La saga entourant l'annonce de la reconversion des salles du fameux complexe Ex-Centris en centre multimédia n'en finit pas de rebondir. Depuis que le propriétaire Daniel Langlois a décrété, la semaine dernière, l'arrêt de la programmation cinéma régulière, à la fin mars (début avril pour Le Parallèle), au grand dam des cinéphiles, tout a été dit et son contraire. Des feux s'allument, étouffés le lendemain.

Hier, des rectifications en provenance d'Ex-Centris, du Festival du nouveau cinéma (FNC) et du Cinéma Parallèle démentaient le papier publié dans La Presse de mardi, concernant la création d'un nouveau complexe de cinéma au centre-ville devant abriter deux salles, dont le Parallèle. Claude Chamberlan, fondateur du cinéma Parallèle et directeur de la programmation au FNC, avait lancé la nouvelle un peu vite, et s'est fait taper sur les doigts.

Claude Chamberlan reconnaît qu'il n'avait pas eu de discussions avec les différents partenaires avant d'annoncer la nouvelle. Les institutions gouvernementales étaient, à la lecture de l'article, tombées des nues. À la SODEC, on déclarait ne pas être au courant des projets évoqués par Claude Chamberlan.

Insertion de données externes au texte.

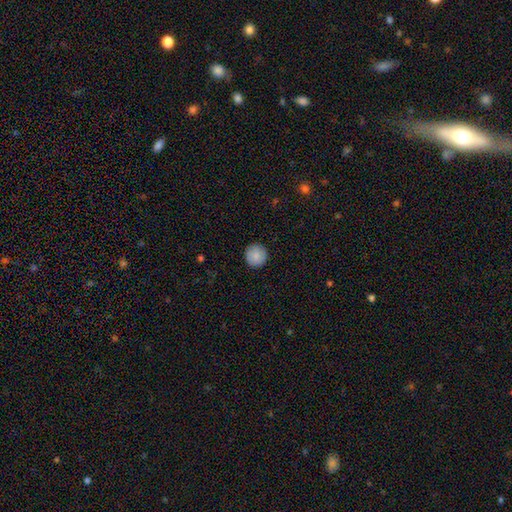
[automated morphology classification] Q: Smooth or featured?
A: smooth (87%); runner-up: star or artifact (7%)
Q: How rounded?
A: round (95%); runner-up: in between (4%)
Q: Merging?
A: none (91%); runner-up: minor disturbance (6%)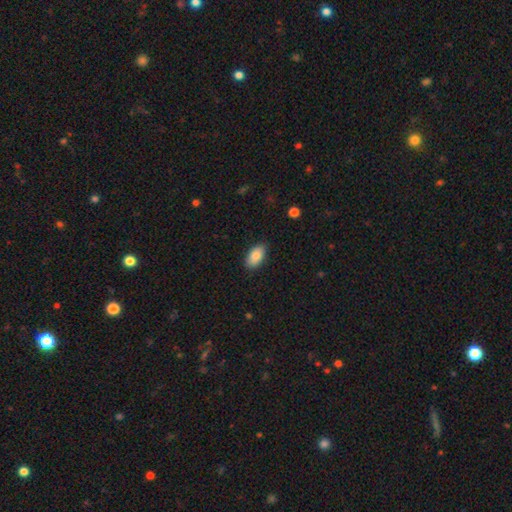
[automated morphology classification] smooth 85%, featured or disk 9%, star or artifact 7%. Down the decision tree: how rounded — in between (94%); merging — none (87%).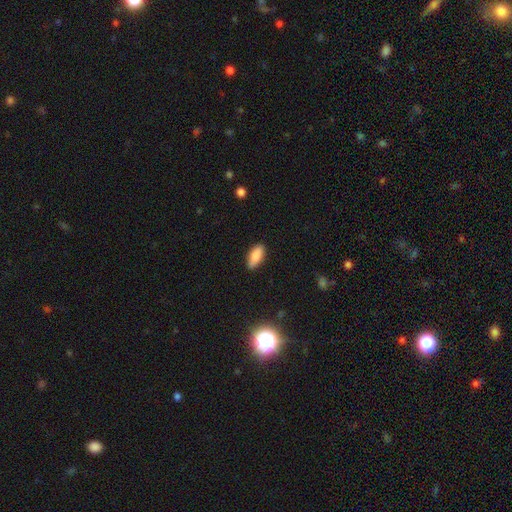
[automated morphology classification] Smooth or featured? Predicted: smooth (p=0.85). How rounded? Predicted: in between (p=0.81). Merging? Predicted: none (p=0.85).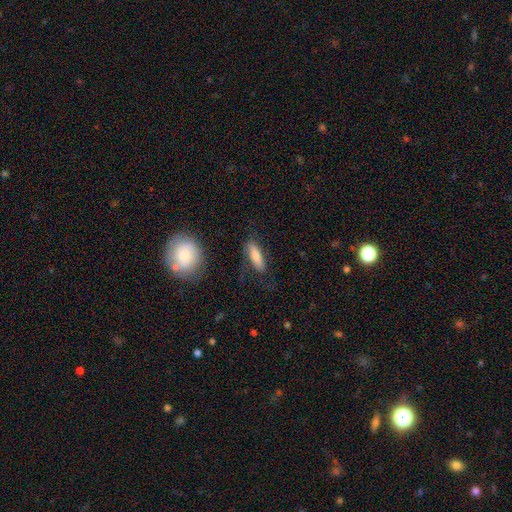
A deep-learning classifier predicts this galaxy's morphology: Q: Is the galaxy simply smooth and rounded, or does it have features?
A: smooth — 68%.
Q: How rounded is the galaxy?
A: cigar-shaped — 52%.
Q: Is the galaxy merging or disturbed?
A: none — 70%.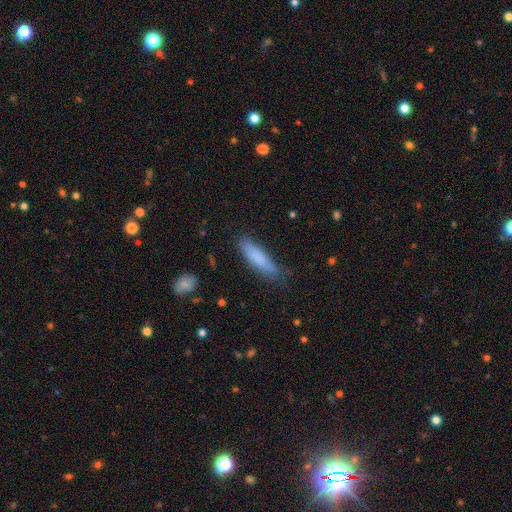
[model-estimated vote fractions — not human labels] Smooth or featured?
  - smooth: 80% *
  - featured or disk: 13%
  - star or artifact: 7%
How rounded?
  - cigar-shaped: 70% *
  - in between: 28%
  - round: 2%
Merging?
  - none: 68% *
  - minor disturbance: 24%
  - major disturbance: 6%
  - merger: 2%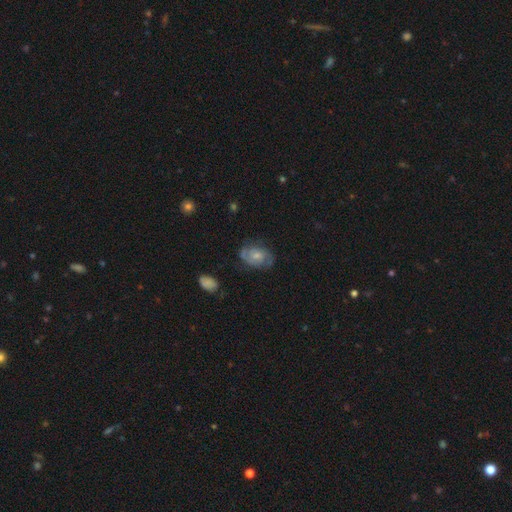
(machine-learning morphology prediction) type=featured or disk (63%); edge-on=no (96%); bar=no (65%); spiral arms=yes (84%); winding=tight (44%); arm count=2 (66%); bulge=small (46%); merging=none (66%).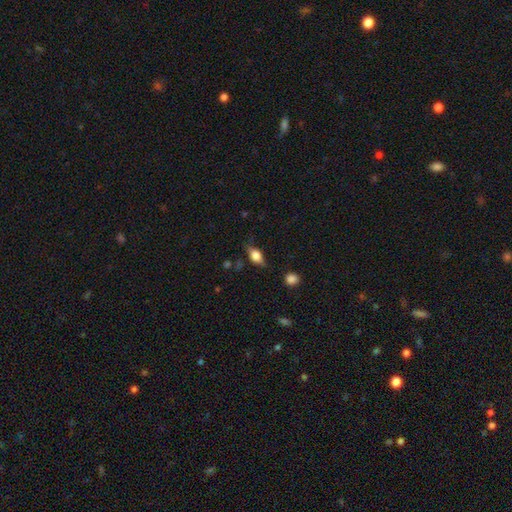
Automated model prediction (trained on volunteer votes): Smooth or featured? smooth (54%)
How rounded? in between (74%)
Merging? none (73%)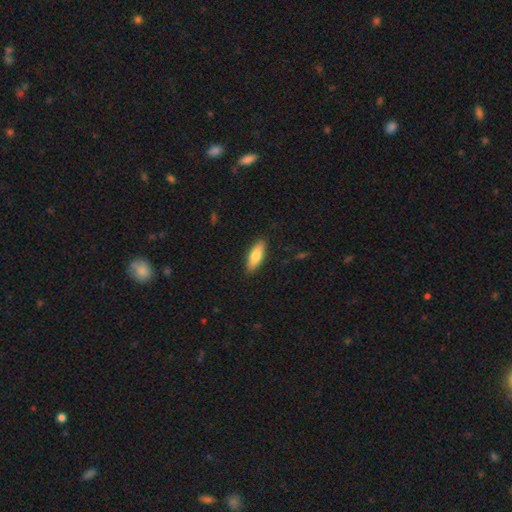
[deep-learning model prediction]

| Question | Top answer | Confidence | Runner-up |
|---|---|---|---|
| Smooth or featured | smooth | 77% | featured or disk (18%) |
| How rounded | in between | 65% | cigar-shaped (33%) |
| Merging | none | 88% | minor disturbance (9%) |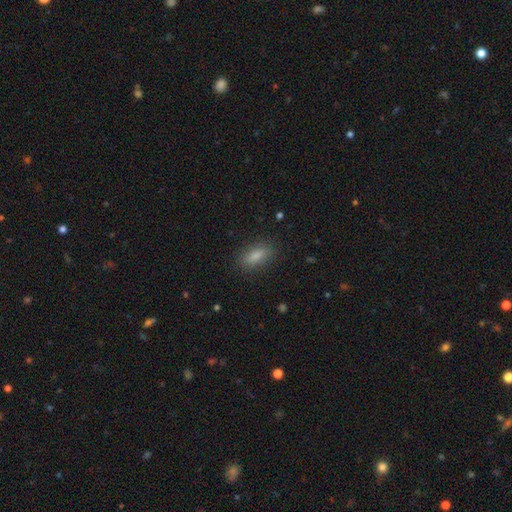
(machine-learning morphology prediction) The model was most divided on "how rounded": in between: 78%, cigar-shaped: 17%, round: 5%. More confident: merging — none (87%); smooth or featured — smooth (82%).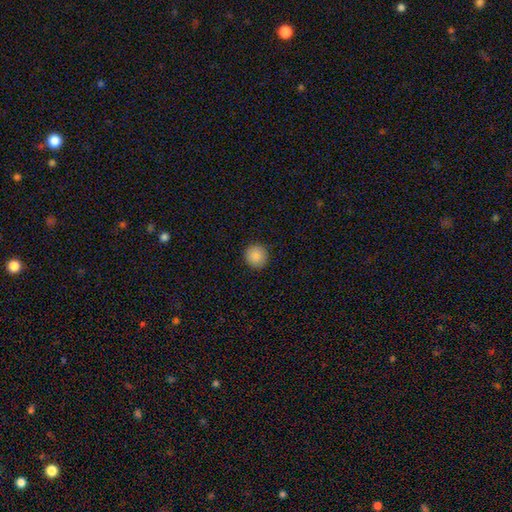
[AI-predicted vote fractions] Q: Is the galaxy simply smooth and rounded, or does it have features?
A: smooth — 88%.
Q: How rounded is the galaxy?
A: round — 95%.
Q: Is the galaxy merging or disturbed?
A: none — 92%.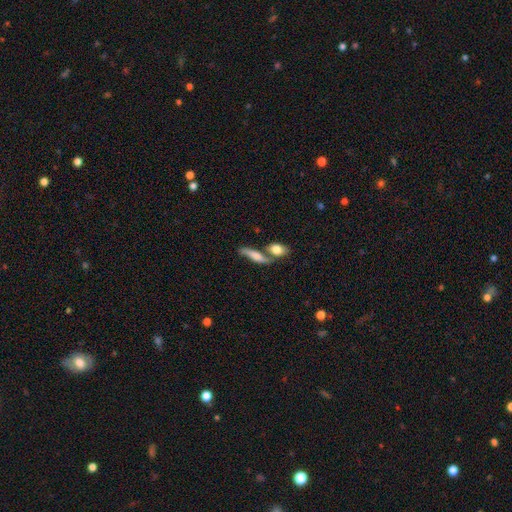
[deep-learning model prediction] Overall: smooth (54%; featured or disk 37%). How rounded: cigar-shaped (54%; in between 41%). Merging: merger (40%; none 39%).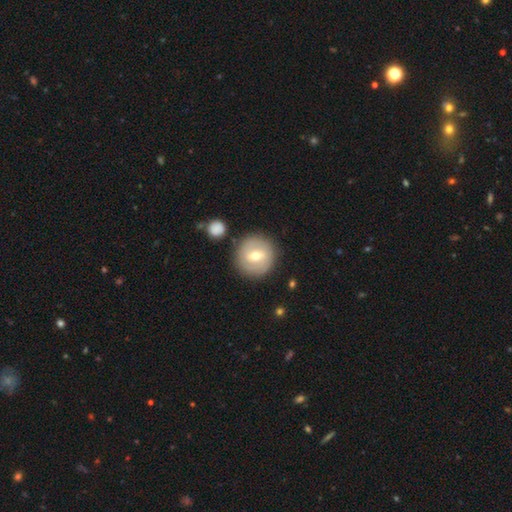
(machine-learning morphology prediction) type=smooth (52%); roundness=round (93%); merging=none (84%).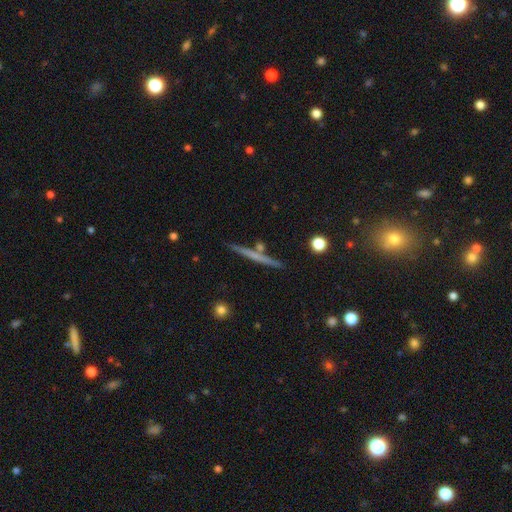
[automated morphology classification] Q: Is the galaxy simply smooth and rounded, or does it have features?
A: featured or disk — 54%.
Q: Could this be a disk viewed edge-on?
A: yes — 97%.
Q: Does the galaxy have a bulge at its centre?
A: none — 83%.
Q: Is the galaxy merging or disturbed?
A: none — 85%.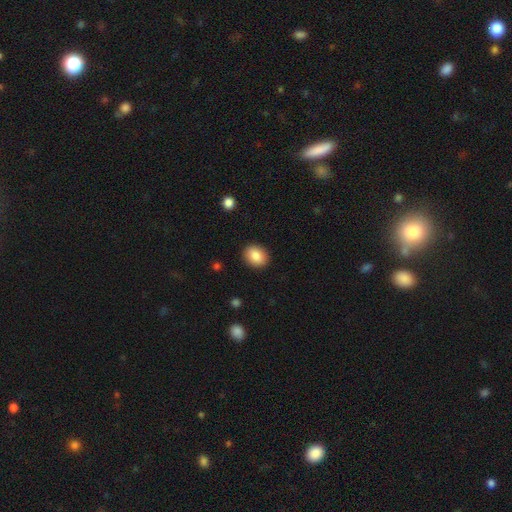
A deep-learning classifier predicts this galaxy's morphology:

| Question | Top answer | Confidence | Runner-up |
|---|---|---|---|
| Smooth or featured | smooth | 86% | star or artifact (8%) |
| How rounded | in between | 50% | round (49%) |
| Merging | none | 90% | minor disturbance (7%) |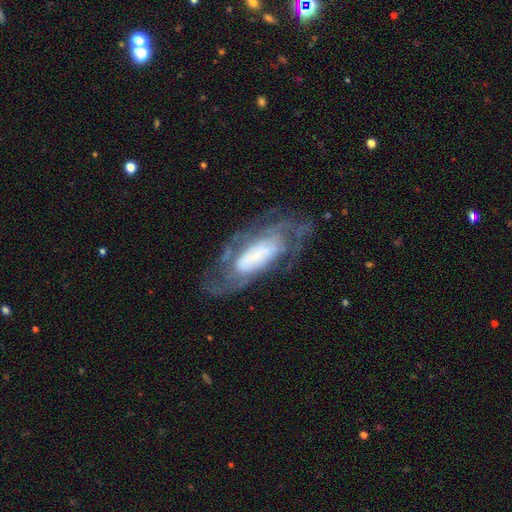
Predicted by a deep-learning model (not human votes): Overall: featured or disk (76%). Edge-on disk: no (91%). Bar: no (53%; weak 28%). Spiral arms: yes (87%). Spiral arm count: can't tell (41%; 2 31%). Spiral winding: tight (51%; medium 35%). Bulge size: large (31%; small 30%). Merging: none (60%; minor disturbance 20%).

«L'histoire des nouvelles salles, c'est mon projet personnel, poursuivait Claude Chamberlan. Je parlais en mon nom, au nom du cinéma et d'un lieu, que je ne peux dévoiler tout de suite. Je dois les soumettre aux autres partenaires, et ça prend des discussions. Mais je n'ai jamais déclaré que Daniel Langlois était impliqué dans ce futur complexe. Quant au reste, je maintiens ce que j'ai dit. À l'instar d'Obama, j'affirme: Yes, we can! Je lance un message d'espoir!»

Espoir ou pas, au Festival du nouveau cinéma, la bonne humeur n'était point de mise. On répétait hier que pareilles déclarations risquaient de mettre des projets en péril. «Tout le milieu s'agite, cherche des pistes de solution, mais si les institutions ont l'impression que tout est réglé, alors que rien ne l'est, un tel message mine les efforts collectifs, précisait le directeur général du FNC, Nicolas Girard-Deltruc. On ignore encore où se déroulera le prochain FNC. Les salles d'Ex-Centris ne seront peut-être pas équipées pour nous accueillir.»

Caroline Masse, directrice générale du Cinéma Parallèle, affirme qu'elle n'a pas pris de gaieté de coeur la décision de démentir les propos de Claude Chamberlan: «Mais dans les faits, ces informations sont fausses. On n'est en lien avec aucune de ces avenues-là.»

Retour à la case départ, donc. Des discussions vont bon train. Tout un chacun apporte des projets sur la table dans l'espoir de créer des salles, de reloger temporairement le Parallèle, et peut-être le FNC, mais on devra attendre quelques semaines avant de sortir du cirage dans un dossier qui soulève les passions, les détresses et les espoirs de lendemains qui chantent.